* START *

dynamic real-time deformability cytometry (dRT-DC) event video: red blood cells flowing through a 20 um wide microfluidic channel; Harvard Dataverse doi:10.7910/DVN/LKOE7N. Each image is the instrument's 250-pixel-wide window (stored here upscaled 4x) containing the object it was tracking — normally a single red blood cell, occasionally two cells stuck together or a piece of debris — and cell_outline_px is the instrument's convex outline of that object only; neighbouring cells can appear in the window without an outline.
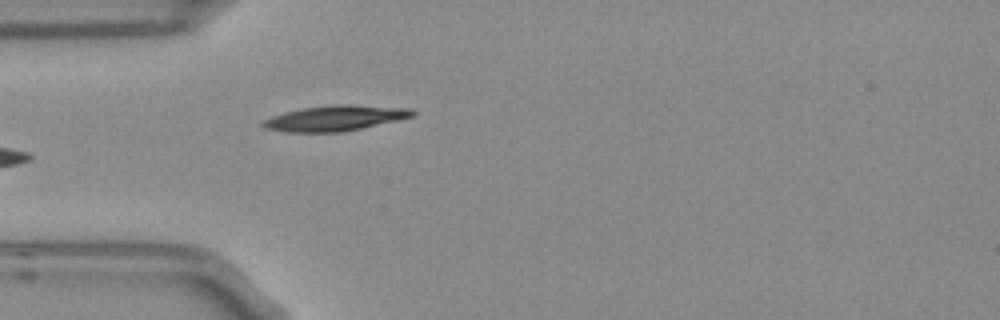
{"species": "Egyptian fruit bat (a non-hibernating species)", "species_latin": "Rousettus aegyptiacus", "temperature_condition": "room temperature", "stored_images_in_passage": 6, "camera_frame_rate_fps": 3000, "um_per_image_px": 0.085, "frame": {"image": 1, "passage_image": 6, "time_ms": 1.667, "image_size_px": [1000, 320], "cell_outline_px": [[416, 116], [360, 128], [340, 132], [284, 132], [264, 128], [260, 124], [264, 120], [272, 116], [284, 112], [300, 108], [332, 104], [348, 104], [412, 108], [416, 112]], "centroid_in_image_um": [28.48, 10.03], "position_along_channel_um": 56.5, "area_um2": 22.31}}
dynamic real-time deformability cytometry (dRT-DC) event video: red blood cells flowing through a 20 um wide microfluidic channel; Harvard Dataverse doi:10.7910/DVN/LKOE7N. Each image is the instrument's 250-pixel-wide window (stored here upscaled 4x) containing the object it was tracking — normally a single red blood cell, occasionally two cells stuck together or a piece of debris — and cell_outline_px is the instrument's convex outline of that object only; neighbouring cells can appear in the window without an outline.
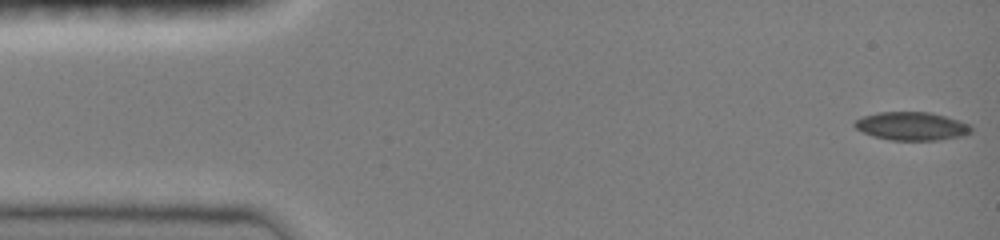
{"species": "common noctule bat (a hibernating species)", "species_latin": "Nyctalus noctula", "temperature_condition": "room temperature", "stored_images_in_passage": 15, "camera_frame_rate_fps": 3000, "um_per_image_px": 0.085, "animal": {"sex": "female", "body_mass_g": 19.0, "forearm_length_mm": 51.5}, "frame": {"image": 1, "passage_image": 1, "time_ms": 0.0, "image_size_px": [1000, 240], "cell_outline_px": [[972, 132], [964, 136], [940, 140], [892, 140], [872, 136], [856, 128], [852, 124], [856, 120], [864, 116], [876, 112], [932, 112], [968, 124], [972, 128]], "centroid_in_image_um": [77.5, 10.73], "position_along_channel_um": 7.5, "area_um2": 19.19}}
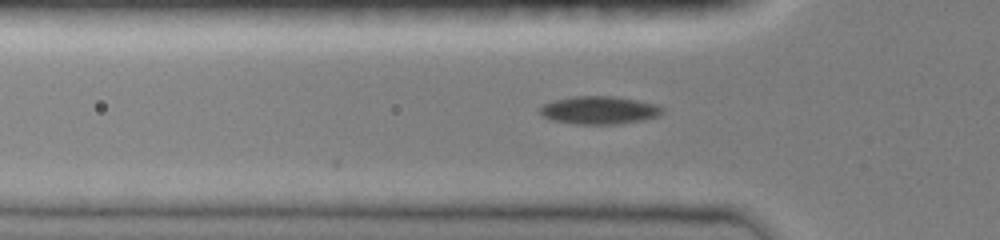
{"frame": {"image": 2, "passage_image": 15, "time_ms": 4.667, "image_size_px": [1000, 240], "cell_outline_px": [[664, 112], [660, 116], [644, 120], [616, 124], [576, 124], [552, 120], [544, 116], [540, 112], [540, 108], [544, 104], [556, 100], [572, 96], [616, 96], [656, 104], [664, 108]], "centroid_in_image_um": [50.99, 9.36], "position_along_channel_um": 74.8, "area_um2": 19.94}}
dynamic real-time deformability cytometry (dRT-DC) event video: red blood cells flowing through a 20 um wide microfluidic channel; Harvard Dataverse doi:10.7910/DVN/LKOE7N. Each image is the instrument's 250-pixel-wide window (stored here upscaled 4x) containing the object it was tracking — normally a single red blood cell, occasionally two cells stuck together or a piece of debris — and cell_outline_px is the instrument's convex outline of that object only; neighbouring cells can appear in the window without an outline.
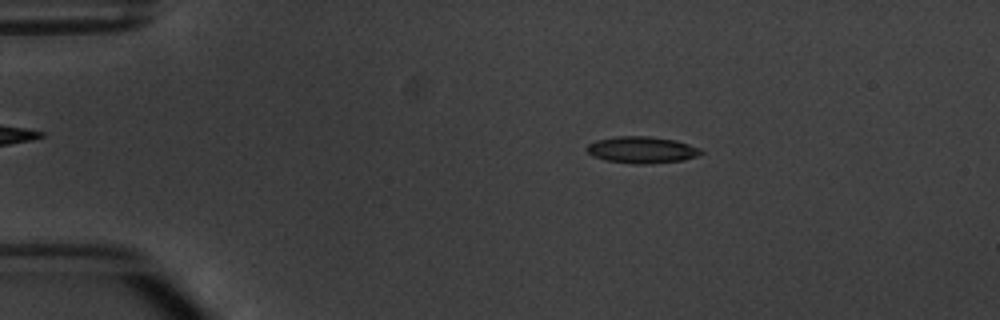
{"species": "common noctule bat (a hibernating species)", "species_latin": "Nyctalus noctula", "temperature_condition": "warm", "stored_images_in_passage": 7, "camera_frame_rate_fps": 3000, "um_per_image_px": 0.085, "animal": {"sex": "male", "body_mass_g": 20.1, "forearm_length_mm": 53.5}, "frame": {"image": 1, "passage_image": 3, "time_ms": 2.333, "image_size_px": [1000, 320], "cell_outline_px": [[704, 152], [700, 156], [684, 160], [644, 164], [632, 164], [604, 160], [592, 156], [584, 148], [588, 144], [596, 140], [620, 136], [648, 136], [676, 140], [700, 148]], "centroid_in_image_um": [54.56, 12.74], "position_along_channel_um": 30.4, "area_um2": 17.92}}
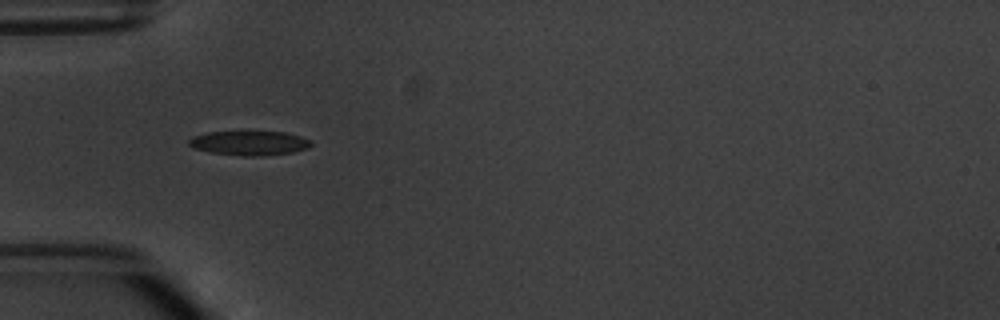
{"frame": {"image": 2, "passage_image": 5, "time_ms": 4.667, "image_size_px": [1000, 320], "cell_outline_px": [[312, 144], [308, 148], [292, 152], [256, 156], [244, 156], [212, 152], [196, 148], [188, 144], [188, 140], [192, 136], [208, 132], [284, 132], [300, 136], [308, 140]], "centroid_in_image_um": [21.18, 12.15], "position_along_channel_um": 63.8, "area_um2": 16.99}}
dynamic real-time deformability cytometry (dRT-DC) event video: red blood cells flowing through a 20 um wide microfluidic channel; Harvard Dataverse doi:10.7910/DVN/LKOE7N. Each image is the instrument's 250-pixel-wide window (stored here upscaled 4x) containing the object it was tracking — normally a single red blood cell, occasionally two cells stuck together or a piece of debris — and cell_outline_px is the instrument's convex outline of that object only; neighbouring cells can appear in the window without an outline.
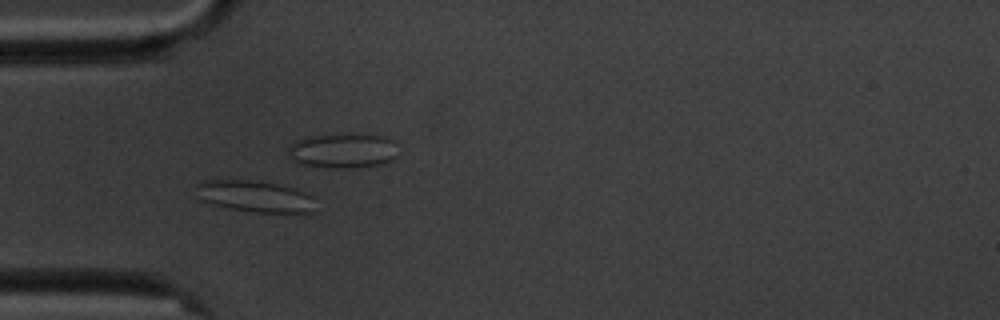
{"species": "common noctule bat (a hibernating species)", "species_latin": "Nyctalus noctula", "temperature_condition": "cold", "stored_images_in_passage": 2, "camera_frame_rate_fps": 3000, "um_per_image_px": 0.085, "animal": {"sex": "male", "body_mass_g": 20.1, "forearm_length_mm": 53.5}, "frame": {"image": 1, "passage_image": 1, "time_ms": 0.0, "image_size_px": [1000, 320], "cell_outline_px": [[312, 212], [256, 212], [232, 208], [212, 204], [200, 200], [196, 184], [204, 180], [252, 180], [276, 184], [292, 188], [304, 192], [312, 196]], "centroid_in_image_um": [21.61, 16.67], "position_along_channel_um": 63.4, "area_um2": 21.33}}
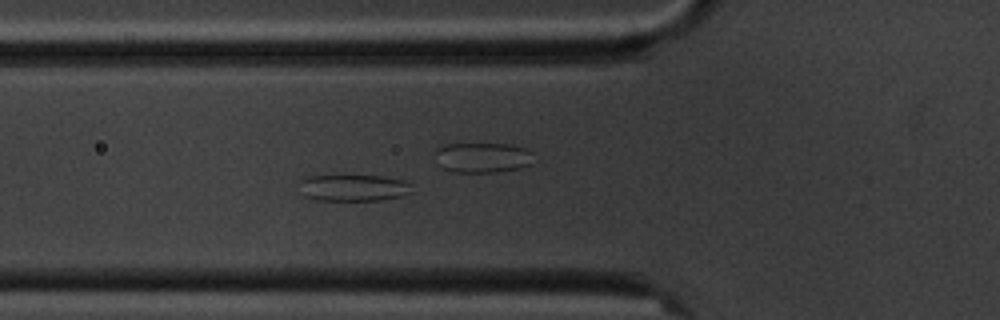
{"frame": {"image": 2, "passage_image": 2, "time_ms": 1.0, "image_size_px": [1000, 320], "cell_outline_px": [[412, 192], [404, 196], [384, 200], [316, 200], [304, 196], [300, 180], [300, 176], [384, 176], [404, 180], [412, 184]], "centroid_in_image_um": [30.1, 15.96], "position_along_channel_um": 95.7, "area_um2": 17.63}}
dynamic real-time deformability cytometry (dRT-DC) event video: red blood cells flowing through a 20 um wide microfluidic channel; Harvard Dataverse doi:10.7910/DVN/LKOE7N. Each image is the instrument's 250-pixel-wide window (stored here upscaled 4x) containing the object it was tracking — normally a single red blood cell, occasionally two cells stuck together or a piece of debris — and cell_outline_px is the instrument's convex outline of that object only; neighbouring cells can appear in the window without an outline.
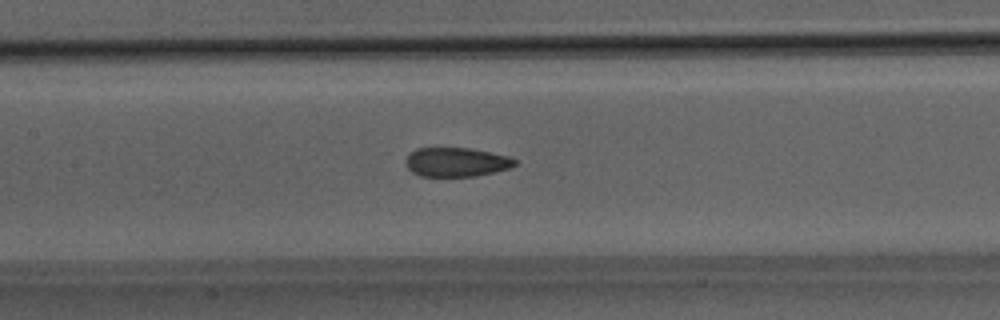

* END *

_Your task_
Output the entries above exactly, without their pictures.

_Response for this exercise_
dynamic real-time deformability cytometry (dRT-DC) event video: red blood cells flowing through a 20 um wide microfluidic channel; Harvard Dataverse doi:10.7910/DVN/LKOE7N. Each image is the instrument's 250-pixel-wide window (stored here upscaled 4x) containing the object it was tracking — normally a single red blood cell, occasionally two cells stuck together or a piece of debris — and cell_outline_px is the instrument's convex outline of that object only; neighbouring cells can appear in the window without an outline.
{"species": "Egyptian fruit bat (a non-hibernating species)", "species_latin": "Rousettus aegyptiacus", "temperature_condition": "room temperature", "stored_images_in_passage": 6, "camera_frame_rate_fps": 3000, "um_per_image_px": 0.085, "frame": {"image": 1, "passage_image": 6, "time_ms": 1.667, "image_size_px": [1000, 320], "cell_outline_px": [[416, 116], [360, 128], [340, 132], [284, 132], [264, 128], [260, 124], [264, 120], [272, 116], [284, 112], [300, 108], [332, 104], [348, 104], [412, 108], [416, 112]], "centroid_in_image_um": [28.48, 10.03], "position_along_channel_um": 56.5, "area_um2": 22.31}}
dynamic real-time deformability cytometry (dRT-DC) event video: red blood cells flowing through a 20 um wide microfluidic channel; Harvard Dataverse doi:10.7910/DVN/LKOE7N. Each image is the instrument's 250-pixel-wide window (stored here upscaled 4x) containing the object it was tracking — normally a single red blood cell, occasionally two cells stuck together or a piece of debris — and cell_outline_px is the instrument's convex outline of that object only; neighbouring cells can appear in the window without an outline.
{"species": "common noctule bat (a hibernating species)", "species_latin": "Nyctalus noctula", "temperature_condition": "room temperature", "stored_images_in_passage": 15, "camera_frame_rate_fps": 3000, "um_per_image_px": 0.085, "animal": {"sex": "female", "body_mass_g": 19.0, "forearm_length_mm": 51.5}, "frame": {"image": 1, "passage_image": 1, "time_ms": 0.0, "image_size_px": [1000, 240], "cell_outline_px": [[972, 132], [964, 136], [940, 140], [892, 140], [872, 136], [856, 128], [852, 124], [856, 120], [864, 116], [876, 112], [932, 112], [968, 124], [972, 128]], "centroid_in_image_um": [77.5, 10.73], "position_along_channel_um": 7.5, "area_um2": 19.19}}
{"frame": {"image": 2, "passage_image": 15, "time_ms": 4.667, "image_size_px": [1000, 240], "cell_outline_px": [[664, 112], [660, 116], [644, 120], [616, 124], [576, 124], [552, 120], [544, 116], [540, 112], [540, 108], [544, 104], [556, 100], [572, 96], [616, 96], [656, 104], [664, 108]], "centroid_in_image_um": [50.99, 9.36], "position_along_channel_um": 74.8, "area_um2": 19.94}}
dynamic real-time deformability cytometry (dRT-DC) event video: red blood cells flowing through a 20 um wide microfluidic channel; Harvard Dataverse doi:10.7910/DVN/LKOE7N. Each image is the instrument's 250-pixel-wide window (stored here upscaled 4x) containing the object it was tracking — normally a single red blood cell, occasionally two cells stuck together or a piece of debris — and cell_outline_px is the instrument's convex outline of that object only; neighbouring cells can appear in the window without an outline.
{"species": "common noctule bat (a hibernating species)", "species_latin": "Nyctalus noctula", "temperature_condition": "warm", "stored_images_in_passage": 7, "camera_frame_rate_fps": 3000, "um_per_image_px": 0.085, "animal": {"sex": "male", "body_mass_g": 20.1, "forearm_length_mm": 53.5}, "frame": {"image": 1, "passage_image": 3, "time_ms": 2.333, "image_size_px": [1000, 320], "cell_outline_px": [[704, 152], [700, 156], [684, 160], [644, 164], [632, 164], [604, 160], [592, 156], [584, 148], [588, 144], [596, 140], [620, 136], [648, 136], [676, 140], [700, 148]], "centroid_in_image_um": [54.56, 12.74], "position_along_channel_um": 30.4, "area_um2": 17.92}}
{"frame": {"image": 2, "passage_image": 5, "time_ms": 4.667, "image_size_px": [1000, 320], "cell_outline_px": [[312, 144], [308, 148], [292, 152], [256, 156], [244, 156], [212, 152], [196, 148], [188, 144], [188, 140], [192, 136], [208, 132], [284, 132], [300, 136], [308, 140]], "centroid_in_image_um": [21.18, 12.15], "position_along_channel_um": 63.8, "area_um2": 16.99}}
dynamic real-time deformability cytometry (dRT-DC) event video: red blood cells flowing through a 20 um wide microfluidic channel; Harvard Dataverse doi:10.7910/DVN/LKOE7N. Each image is the instrument's 250-pixel-wide window (stored here upscaled 4x) containing the object it was tracking — normally a single red blood cell, occasionally two cells stuck together or a piece of debris — and cell_outline_px is the instrument's convex outline of that object only; neighbouring cells can appear in the window without an outline.
{"species": "common noctule bat (a hibernating species)", "species_latin": "Nyctalus noctula", "temperature_condition": "cold", "stored_images_in_passage": 2, "camera_frame_rate_fps": 3000, "um_per_image_px": 0.085, "animal": {"sex": "male", "body_mass_g": 20.1, "forearm_length_mm": 53.5}, "frame": {"image": 1, "passage_image": 1, "time_ms": 0.0, "image_size_px": [1000, 320], "cell_outline_px": [[312, 212], [256, 212], [232, 208], [212, 204], [200, 200], [196, 184], [204, 180], [252, 180], [276, 184], [292, 188], [304, 192], [312, 196]], "centroid_in_image_um": [21.61, 16.67], "position_along_channel_um": 63.4, "area_um2": 21.33}}
{"frame": {"image": 2, "passage_image": 2, "time_ms": 1.0, "image_size_px": [1000, 320], "cell_outline_px": [[412, 192], [404, 196], [384, 200], [316, 200], [304, 196], [300, 180], [300, 176], [384, 176], [404, 180], [412, 184]], "centroid_in_image_um": [30.1, 15.96], "position_along_channel_um": 95.7, "area_um2": 17.63}}
dynamic real-time deformability cytometry (dRT-DC) event video: red blood cells flowing through a 20 um wide microfluidic channel; Harvard Dataverse doi:10.7910/DVN/LKOE7N. Each image is the instrument's 250-pixel-wide window (stored here upscaled 4x) containing the object it was tracking — normally a single red blood cell, occasionally two cells stuck together or a piece of debris — and cell_outline_px is the instrument's convex outline of that object only; neighbouring cells can appear in the window without an outline.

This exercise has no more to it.